→ Try it: What you need to produce from the material below is an exact transcription of the lines from the one with "<source format=gbr>" through the one with "X187241500Y-59630000D03*", both included, and no other line.

═════ Input ═════

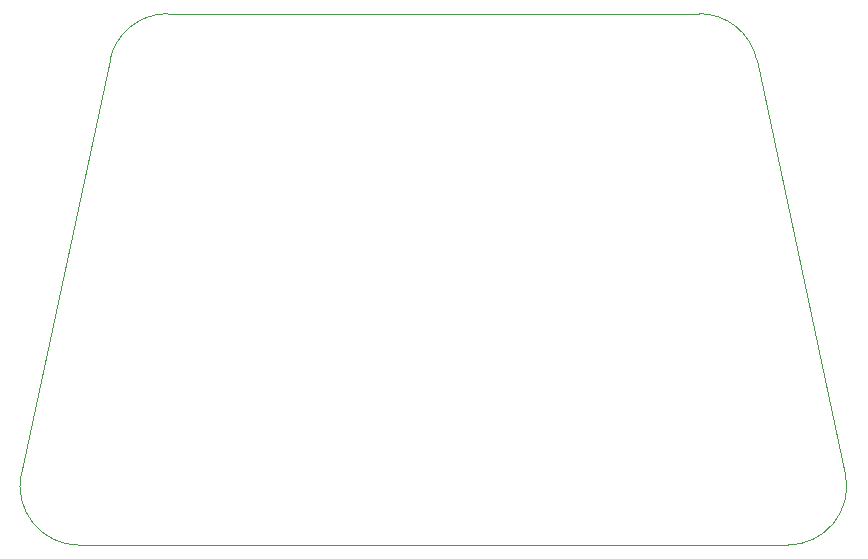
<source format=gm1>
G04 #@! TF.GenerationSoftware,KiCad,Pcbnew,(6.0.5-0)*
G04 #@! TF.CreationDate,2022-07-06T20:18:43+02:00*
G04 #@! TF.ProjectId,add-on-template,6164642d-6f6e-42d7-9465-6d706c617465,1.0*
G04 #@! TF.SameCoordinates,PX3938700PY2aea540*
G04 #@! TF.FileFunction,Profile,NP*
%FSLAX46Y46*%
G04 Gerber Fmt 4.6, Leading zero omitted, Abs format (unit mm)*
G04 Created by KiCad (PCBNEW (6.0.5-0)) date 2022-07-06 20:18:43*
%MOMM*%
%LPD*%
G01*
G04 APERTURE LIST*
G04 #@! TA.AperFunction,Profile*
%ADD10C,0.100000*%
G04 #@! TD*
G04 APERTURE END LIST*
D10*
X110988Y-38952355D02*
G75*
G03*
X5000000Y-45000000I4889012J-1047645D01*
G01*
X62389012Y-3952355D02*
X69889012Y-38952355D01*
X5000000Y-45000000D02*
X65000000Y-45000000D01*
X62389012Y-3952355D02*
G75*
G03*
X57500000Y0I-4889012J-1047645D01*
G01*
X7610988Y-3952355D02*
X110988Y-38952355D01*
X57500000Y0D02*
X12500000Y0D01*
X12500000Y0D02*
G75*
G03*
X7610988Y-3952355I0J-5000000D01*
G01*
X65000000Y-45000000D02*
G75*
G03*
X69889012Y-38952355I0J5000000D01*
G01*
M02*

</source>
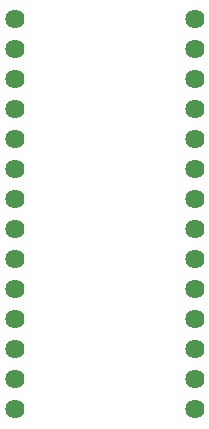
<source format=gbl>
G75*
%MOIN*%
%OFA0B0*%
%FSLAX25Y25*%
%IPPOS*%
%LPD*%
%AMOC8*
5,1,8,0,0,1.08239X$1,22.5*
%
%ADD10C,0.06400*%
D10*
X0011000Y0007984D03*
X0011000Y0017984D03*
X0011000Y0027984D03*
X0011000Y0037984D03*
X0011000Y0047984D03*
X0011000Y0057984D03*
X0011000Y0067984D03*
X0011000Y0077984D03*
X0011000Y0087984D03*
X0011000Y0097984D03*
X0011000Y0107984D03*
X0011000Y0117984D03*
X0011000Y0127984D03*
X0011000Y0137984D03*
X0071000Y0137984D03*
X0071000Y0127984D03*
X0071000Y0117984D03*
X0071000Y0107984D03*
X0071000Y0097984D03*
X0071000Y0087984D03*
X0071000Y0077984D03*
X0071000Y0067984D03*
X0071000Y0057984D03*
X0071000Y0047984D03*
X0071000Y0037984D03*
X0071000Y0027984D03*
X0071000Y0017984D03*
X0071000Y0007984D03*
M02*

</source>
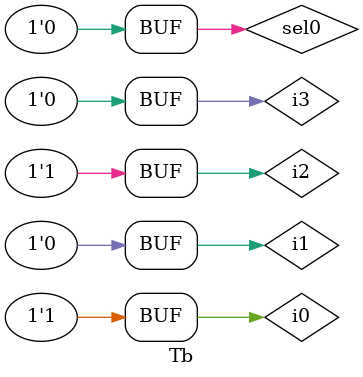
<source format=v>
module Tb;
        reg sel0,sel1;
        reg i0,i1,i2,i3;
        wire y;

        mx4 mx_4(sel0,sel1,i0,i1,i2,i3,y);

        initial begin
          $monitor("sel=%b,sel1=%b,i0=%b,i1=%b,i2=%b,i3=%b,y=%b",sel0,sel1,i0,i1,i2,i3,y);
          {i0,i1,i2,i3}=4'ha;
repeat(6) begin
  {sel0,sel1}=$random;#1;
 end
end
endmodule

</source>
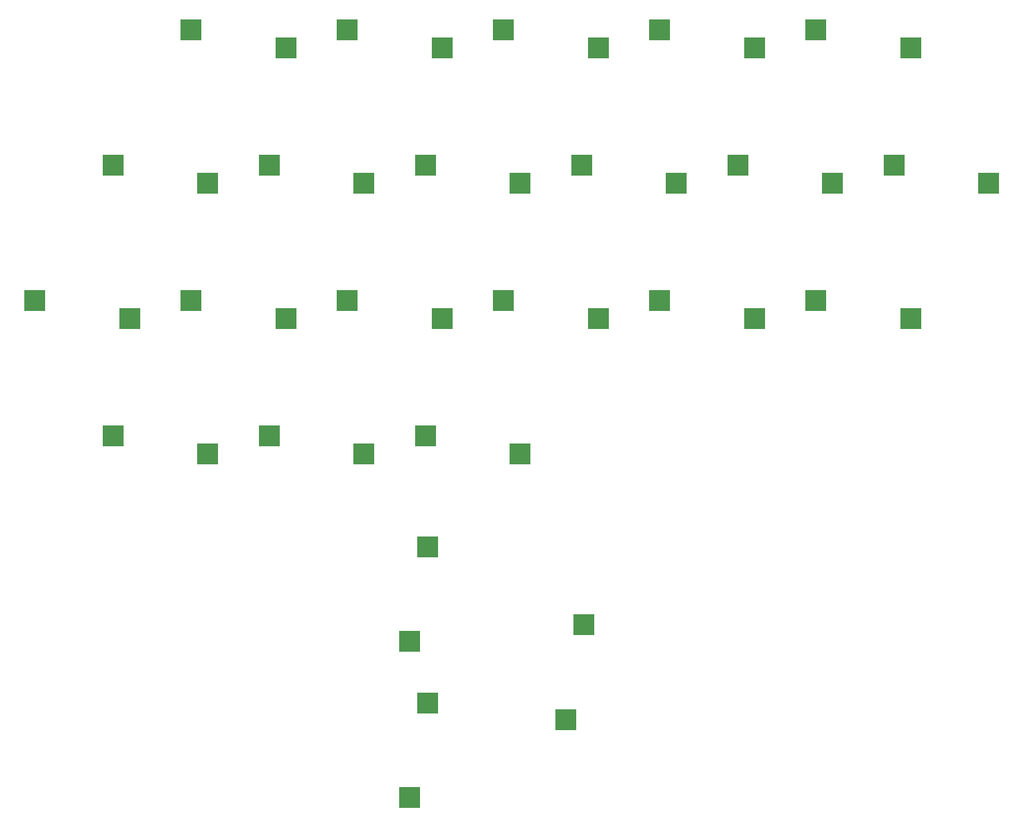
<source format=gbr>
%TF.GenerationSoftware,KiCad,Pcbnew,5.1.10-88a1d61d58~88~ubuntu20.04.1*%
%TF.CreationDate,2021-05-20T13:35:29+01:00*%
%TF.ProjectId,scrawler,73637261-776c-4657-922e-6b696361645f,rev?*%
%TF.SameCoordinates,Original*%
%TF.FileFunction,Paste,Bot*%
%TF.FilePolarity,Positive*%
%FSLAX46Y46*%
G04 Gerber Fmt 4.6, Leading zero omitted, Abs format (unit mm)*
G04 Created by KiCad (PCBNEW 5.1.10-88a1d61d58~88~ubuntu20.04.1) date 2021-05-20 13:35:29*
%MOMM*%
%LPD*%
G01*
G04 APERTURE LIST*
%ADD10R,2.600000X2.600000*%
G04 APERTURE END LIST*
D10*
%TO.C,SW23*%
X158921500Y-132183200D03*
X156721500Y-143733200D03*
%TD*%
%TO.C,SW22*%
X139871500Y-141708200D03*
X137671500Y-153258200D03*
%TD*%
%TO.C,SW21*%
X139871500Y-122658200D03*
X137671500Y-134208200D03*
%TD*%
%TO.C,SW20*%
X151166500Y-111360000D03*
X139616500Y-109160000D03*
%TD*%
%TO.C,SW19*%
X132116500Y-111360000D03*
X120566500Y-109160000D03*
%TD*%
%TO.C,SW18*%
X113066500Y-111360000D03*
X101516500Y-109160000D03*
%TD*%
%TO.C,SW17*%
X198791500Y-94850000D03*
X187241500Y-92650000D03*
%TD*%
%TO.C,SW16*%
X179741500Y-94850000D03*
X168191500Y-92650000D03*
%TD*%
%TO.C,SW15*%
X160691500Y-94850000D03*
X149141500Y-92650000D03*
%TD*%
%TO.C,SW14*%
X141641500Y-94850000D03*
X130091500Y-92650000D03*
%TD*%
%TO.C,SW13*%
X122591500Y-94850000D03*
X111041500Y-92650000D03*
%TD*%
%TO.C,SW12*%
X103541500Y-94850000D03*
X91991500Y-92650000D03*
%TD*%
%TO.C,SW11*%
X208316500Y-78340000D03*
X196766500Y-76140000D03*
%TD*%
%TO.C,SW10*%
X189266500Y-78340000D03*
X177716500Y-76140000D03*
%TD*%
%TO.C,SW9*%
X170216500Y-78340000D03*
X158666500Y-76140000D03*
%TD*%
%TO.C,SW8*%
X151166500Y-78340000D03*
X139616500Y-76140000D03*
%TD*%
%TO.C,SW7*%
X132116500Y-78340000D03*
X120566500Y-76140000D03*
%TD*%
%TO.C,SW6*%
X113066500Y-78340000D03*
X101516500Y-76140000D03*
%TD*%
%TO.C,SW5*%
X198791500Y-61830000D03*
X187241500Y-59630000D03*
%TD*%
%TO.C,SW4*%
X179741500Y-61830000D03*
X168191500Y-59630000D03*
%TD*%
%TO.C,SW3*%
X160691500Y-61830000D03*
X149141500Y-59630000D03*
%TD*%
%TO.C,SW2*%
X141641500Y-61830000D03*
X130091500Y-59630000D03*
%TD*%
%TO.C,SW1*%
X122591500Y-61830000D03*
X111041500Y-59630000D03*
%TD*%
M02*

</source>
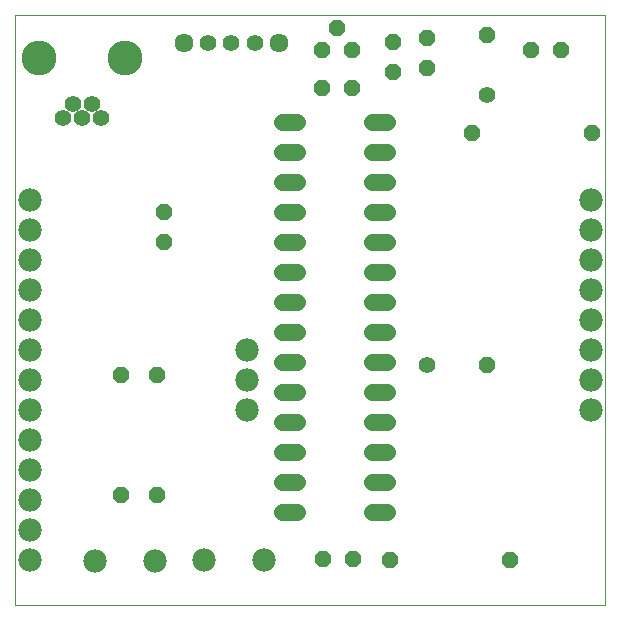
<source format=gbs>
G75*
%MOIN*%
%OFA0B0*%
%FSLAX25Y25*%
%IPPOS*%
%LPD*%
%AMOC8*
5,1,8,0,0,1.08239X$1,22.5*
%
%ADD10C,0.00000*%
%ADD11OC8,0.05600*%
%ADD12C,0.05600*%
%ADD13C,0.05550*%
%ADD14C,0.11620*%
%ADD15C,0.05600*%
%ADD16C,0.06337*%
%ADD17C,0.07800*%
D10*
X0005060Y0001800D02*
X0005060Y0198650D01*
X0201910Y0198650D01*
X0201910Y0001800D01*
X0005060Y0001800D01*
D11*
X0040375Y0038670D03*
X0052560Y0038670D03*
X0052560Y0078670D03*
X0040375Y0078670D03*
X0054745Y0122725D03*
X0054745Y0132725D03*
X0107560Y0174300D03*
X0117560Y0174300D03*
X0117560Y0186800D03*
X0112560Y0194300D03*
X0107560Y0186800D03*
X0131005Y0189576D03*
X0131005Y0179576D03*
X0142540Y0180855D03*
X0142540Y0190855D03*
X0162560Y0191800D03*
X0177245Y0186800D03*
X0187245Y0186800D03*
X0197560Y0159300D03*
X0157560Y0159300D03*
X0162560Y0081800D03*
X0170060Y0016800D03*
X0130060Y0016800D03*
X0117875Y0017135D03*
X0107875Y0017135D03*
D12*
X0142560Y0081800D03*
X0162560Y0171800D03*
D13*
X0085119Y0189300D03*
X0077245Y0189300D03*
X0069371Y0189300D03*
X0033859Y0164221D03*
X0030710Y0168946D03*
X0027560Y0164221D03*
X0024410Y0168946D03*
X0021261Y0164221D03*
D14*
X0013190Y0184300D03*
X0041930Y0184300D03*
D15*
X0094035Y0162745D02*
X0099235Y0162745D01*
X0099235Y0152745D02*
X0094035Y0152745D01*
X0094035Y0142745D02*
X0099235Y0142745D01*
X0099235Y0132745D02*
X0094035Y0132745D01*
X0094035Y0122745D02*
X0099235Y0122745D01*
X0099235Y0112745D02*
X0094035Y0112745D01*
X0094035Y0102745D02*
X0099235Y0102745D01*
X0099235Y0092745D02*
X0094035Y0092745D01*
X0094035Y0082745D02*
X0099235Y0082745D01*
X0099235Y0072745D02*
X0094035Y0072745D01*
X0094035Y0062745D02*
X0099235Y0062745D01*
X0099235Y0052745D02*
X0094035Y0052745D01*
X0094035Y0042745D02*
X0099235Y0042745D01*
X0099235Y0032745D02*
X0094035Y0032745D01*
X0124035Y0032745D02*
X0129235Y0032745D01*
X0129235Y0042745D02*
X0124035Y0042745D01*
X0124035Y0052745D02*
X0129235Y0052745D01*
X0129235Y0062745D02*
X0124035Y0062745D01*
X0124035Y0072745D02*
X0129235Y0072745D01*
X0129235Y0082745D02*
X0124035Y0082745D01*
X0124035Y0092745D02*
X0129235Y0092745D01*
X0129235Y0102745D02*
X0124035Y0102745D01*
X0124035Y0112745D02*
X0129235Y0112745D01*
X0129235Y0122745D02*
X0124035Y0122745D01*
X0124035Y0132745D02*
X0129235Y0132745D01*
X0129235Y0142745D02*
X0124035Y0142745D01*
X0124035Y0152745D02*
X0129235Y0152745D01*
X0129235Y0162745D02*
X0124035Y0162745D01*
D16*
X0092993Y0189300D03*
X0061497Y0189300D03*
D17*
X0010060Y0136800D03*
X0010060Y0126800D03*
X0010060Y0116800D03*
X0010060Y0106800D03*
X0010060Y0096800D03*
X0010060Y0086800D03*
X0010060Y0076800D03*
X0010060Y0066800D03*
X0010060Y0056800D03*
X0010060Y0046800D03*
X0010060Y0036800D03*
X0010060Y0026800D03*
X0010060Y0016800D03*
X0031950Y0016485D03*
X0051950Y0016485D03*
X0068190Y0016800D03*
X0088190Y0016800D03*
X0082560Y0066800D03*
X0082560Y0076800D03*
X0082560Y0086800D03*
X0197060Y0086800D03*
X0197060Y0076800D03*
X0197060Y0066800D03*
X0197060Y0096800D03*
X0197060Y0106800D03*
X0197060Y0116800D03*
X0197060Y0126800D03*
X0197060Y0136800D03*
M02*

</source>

═════

→ Reply to the task:
<source format=gbr>
%TF.GenerationSoftware,KiCad,Pcbnew,5.1.10-88a1d61d58~88~ubuntu20.04.1*%
%TF.CreationDate,2021-05-20T13:35:29+01:00*%
%TF.ProjectId,scrawler,73637261-776c-4657-922e-6b696361645f,rev?*%
%TF.SameCoordinates,Original*%
%TF.FileFunction,Paste,Bot*%
%TF.FilePolarity,Positive*%
%FSLAX46Y46*%
G04 Gerber Fmt 4.6, Leading zero omitted, Abs format (unit mm)*
G04 Created by KiCad (PCBNEW 5.1.10-88a1d61d58~88~ubuntu20.04.1) date 2021-05-20 13:35:29*
%MOMM*%
%LPD*%
G01*
G04 APERTURE LIST*
%ADD10R,2.600000X2.600000*%
G04 APERTURE END LIST*
D10*
%TO.C,SW23*%
X158921500Y-132183200D03*
X156721500Y-143733200D03*
%TD*%
%TO.C,SW22*%
X139871500Y-141708200D03*
X137671500Y-153258200D03*
%TD*%
%TO.C,SW21*%
X139871500Y-122658200D03*
X137671500Y-134208200D03*
%TD*%
%TO.C,SW20*%
X151166500Y-111360000D03*
X139616500Y-109160000D03*
%TD*%
%TO.C,SW19*%
X132116500Y-111360000D03*
X120566500Y-109160000D03*
%TD*%
%TO.C,SW18*%
X113066500Y-111360000D03*
X101516500Y-109160000D03*
%TD*%
%TO.C,SW17*%
X198791500Y-94850000D03*
X187241500Y-92650000D03*
%TD*%
%TO.C,SW16*%
X179741500Y-94850000D03*
X168191500Y-92650000D03*
%TD*%
%TO.C,SW15*%
X160691500Y-94850000D03*
X149141500Y-92650000D03*
%TD*%
%TO.C,SW14*%
X141641500Y-94850000D03*
X130091500Y-92650000D03*
%TD*%
%TO.C,SW13*%
X122591500Y-94850000D03*
X111041500Y-92650000D03*
%TD*%
%TO.C,SW12*%
X103541500Y-94850000D03*
X91991500Y-92650000D03*
%TD*%
%TO.C,SW11*%
X208316500Y-78340000D03*
X196766500Y-76140000D03*
%TD*%
%TO.C,SW10*%
X189266500Y-78340000D03*
X177716500Y-76140000D03*
%TD*%
%TO.C,SW9*%
X170216500Y-78340000D03*
X158666500Y-76140000D03*
%TD*%
%TO.C,SW8*%
X151166500Y-78340000D03*
X139616500Y-76140000D03*
%TD*%
%TO.C,SW7*%
X132116500Y-78340000D03*
X120566500Y-76140000D03*
%TD*%
%TO.C,SW6*%
X113066500Y-78340000D03*
X101516500Y-76140000D03*
%TD*%
%TO.C,SW5*%
X198791500Y-61830000D03*
X187241500Y-59630000D03*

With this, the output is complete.